Source passage:
Cross plot of pressure drop (training set).

Fig. 7
figure 7

Cross plot of pressure drop (testing set).

Table 4 shows the statistical error analysis of the proposed model to predict the pressure drop. As shown in Table 4, the proposed ANFIS model has RMSE of 2.2148 and 1.963 psi for the training and test datasets, respectively. The prediction of pressure drops by applying the ANFIS model yields good AAPE of 1.8123% and 2.929% for training and testing datasets. The proposed ANFIS model has R2 of 0.9832 and 0.9645 for training and testing datasets, respectively, and has STD of 1.3630 and 1.9101 for the training and testing datasets, respectively. The six statistical error analyses applied to judge the effectiveness of the ANFIS model show that the proposed ANFIS model has high accuracy in predicting the pressure drop. The results confirm the model’s strong predictive capability for pressure drop across training and testing datasets.

Table 4 Statistical error analysis of the ANFIS model.

Figures 8 and 9 present the error distribution for the training and testing datasets, respectively. In Fig. 8, the errors for the training dataset range from − 5 to 5, with the majority clustered around zero, indicating minimal deviation from actual values. Similarly, Fig. 9 shows that the errors for the testing dataset range from − 7 to 7, with most errors also concentrated around zero. This consistent clustering of errors near zero in both datasets suggests that the proposed ANFIS model is highly accurate in predicting pressure drop. The slight difference in error ranges between the training and testing datasets indicates good generalization to unseen data without significant overfitting. Overall, Figs. 8 and 9 show the robustness and accuracy of the ANFIS model in predicting pressure drop effectively. Most of the errors are concentrated around zero, indicating that the model’s predictions are accurate and close to the actual values for training and testing datasets.

Source information:
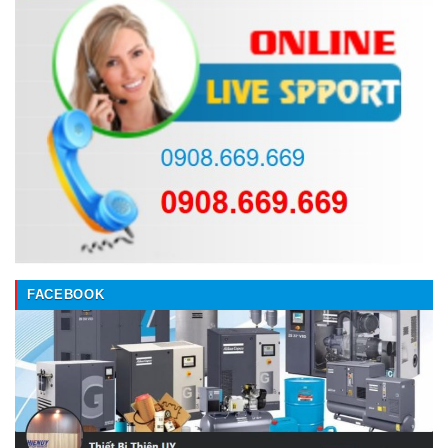
FACEBOOK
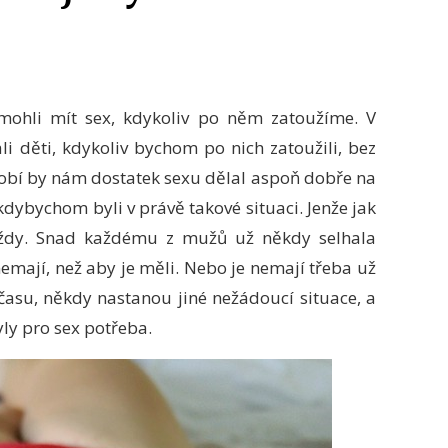
ohli mít sex, kdykoliv po něm zatoužíme. V
i děti, kdykoliv bychom po nich zatoužili, bez
idobí by nám dostatek sexu dělal aspoň dobře na
 kdybychom byli v právě takové situaci. Jenže jak
 vždy. Snad každému z mužů už někdy selhala
 nemají, než aby je měli. Nebo je nemají třeba už
času, někdy nastanou jiné nežádoucí situace, a
yly pro sex potřeba.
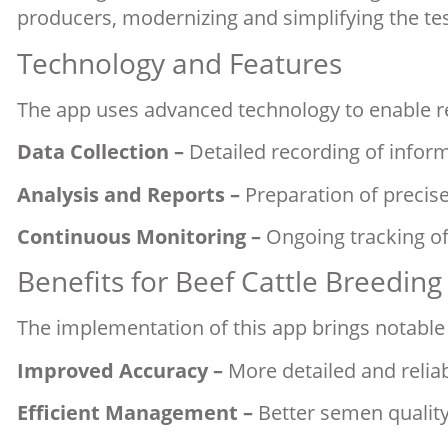
producers, modernizing and simplifying the te
Technology and Features
The app uses advanced technology to enable real
Data Collection –
Detailed recording of inform
Analysis and Reports –
Preparation of precise 
Continuous Monitoring –
Ongoing tracking of 
Benefits for Beef Cattle Breeding
The implementation of this app brings notable 
Improved Accuracy –
More detailed and reliab
Efficient Management –
Better semen quality 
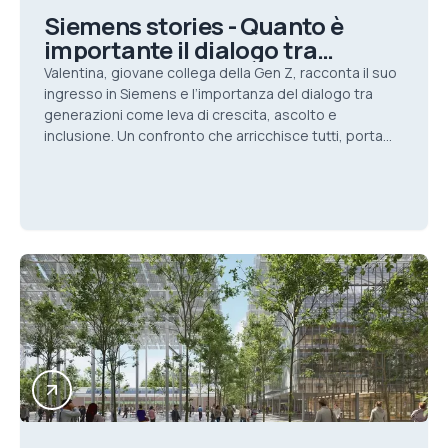
Siemens stories - Quanto è
importante il dialogo tra
generazioni?
Valentina, giovane collega della Gen Z, racconta il suo
ingresso in Siemens e l’importanza del dialogo tra
generazioni come leva di crescita, ascolto e
inclusione. Un confronto che arricchisce tutti, porta
nuove idee e costruisce un ambiente di lavoro più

Work request 1: Please translate this sentence from the passage on pressure drop prediction into Spanish: "Table 4 shows the statistical error analysis of the proposed model to predict the pressure drop."
Work request 2: In the listing, write out the lines exactly, starting at the line that has "ohli mít sex, kdykoliv po něm zatoužíme. V" and stopping after the line that has "yly pro sex potřeba.".

Exercise output 1: La tabla 4 muestra el análisis estadístico de errores del modelo propuesto para predecir la caída de presión.

Exercise output 2:
ohli mít sex, kdykoliv po něm zatoužíme. V
i děti, kdykoliv bychom po nich zatoužili, bez
idobí by nám dostatek sexu dělal aspoň dobře na
 kdybychom byli v právě takové situaci. Jenže jak
 vždy. Snad každému z mužů už někdy selhala
 nemají, než aby je měli. Nebo je nemají třeba už
času, někdy nastanou jiné nežádoucí situace, a
yly pro sex potřeba.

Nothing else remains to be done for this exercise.